- DIRECTION
Rewrite the lines in each of the rows below as a single numbered list, leaving out any blank lines.

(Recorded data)
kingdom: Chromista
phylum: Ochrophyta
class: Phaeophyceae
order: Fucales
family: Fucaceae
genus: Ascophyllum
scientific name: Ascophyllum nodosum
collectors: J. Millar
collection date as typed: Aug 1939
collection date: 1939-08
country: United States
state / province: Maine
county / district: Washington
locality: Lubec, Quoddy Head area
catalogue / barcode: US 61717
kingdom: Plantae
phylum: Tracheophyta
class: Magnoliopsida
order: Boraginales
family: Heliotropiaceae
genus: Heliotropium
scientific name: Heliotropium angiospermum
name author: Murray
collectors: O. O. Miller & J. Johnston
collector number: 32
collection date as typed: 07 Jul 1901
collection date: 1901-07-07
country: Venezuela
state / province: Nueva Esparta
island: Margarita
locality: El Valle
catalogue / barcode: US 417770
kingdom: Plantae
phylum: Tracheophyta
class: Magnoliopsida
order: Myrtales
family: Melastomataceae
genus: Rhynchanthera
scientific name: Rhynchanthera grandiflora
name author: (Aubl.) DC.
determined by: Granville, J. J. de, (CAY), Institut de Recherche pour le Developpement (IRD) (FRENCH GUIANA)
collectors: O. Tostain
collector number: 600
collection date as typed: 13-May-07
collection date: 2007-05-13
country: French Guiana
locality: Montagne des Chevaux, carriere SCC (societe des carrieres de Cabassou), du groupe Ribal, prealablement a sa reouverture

- RESULT
1. kingdom: Chromista
2. phylum: Ochrophyta
3. class: Phaeophyceae
4. order: Fucales
5. family: Fucaceae
6. genus: Ascophyllum
7. scientific name: Ascophyllum nodosum
8. collectors: J. Millar
9. collection date as typed: Aug 1939
10. collection date: 1939-08
11. country: United States
12. state / province: Maine
13. county / district: Washington
14. locality: Lubec, Quoddy Head area
15. catalogue / barcode: US 61717
16. kingdom: Plantae
17. phylum: Tracheophyta
18. class: Magnoliopsida
19. order: Boraginales
20. family: Heliotropiaceae
21. genus: Heliotropium
22. scientific name: Heliotropium angiospermum
23. name author: Murray
24. collectors: O. O. Miller & J. Johnston
25. collector number: 32
26. collection date as typed: 07 Jul 1901
27. collection date: 1901-07-07
28. country: Venezuela
29. state / province: Nueva Esparta
30. island: Margarita
31. locality: El Valle
32. catalogue / barcode: US 417770
33. kingdom: Plantae
34. phylum: Tracheophyta
35. class: Magnoliopsida
36. order: Myrtales
37. family: Melastomataceae
38. genus: Rhynchanthera
39. scientific name: Rhynchanthera grandiflora
40. name author: (Aubl.) DC.
41. determined by: Granville, J. J. de, (CAY), Institut de Recherche pour le Developpement (IRD) (FRENCH GUIANA)
42. collectors: O. Tostain
43. collector number: 600
44. collection date as typed: 13-May-07
45. collection date: 2007-05-13
46. country: French Guiana
47. locality: Montagne des Chevaux, carriere SCC (societe des carrieres de Cabassou), du groupe Ribal, prealablement a sa reouverture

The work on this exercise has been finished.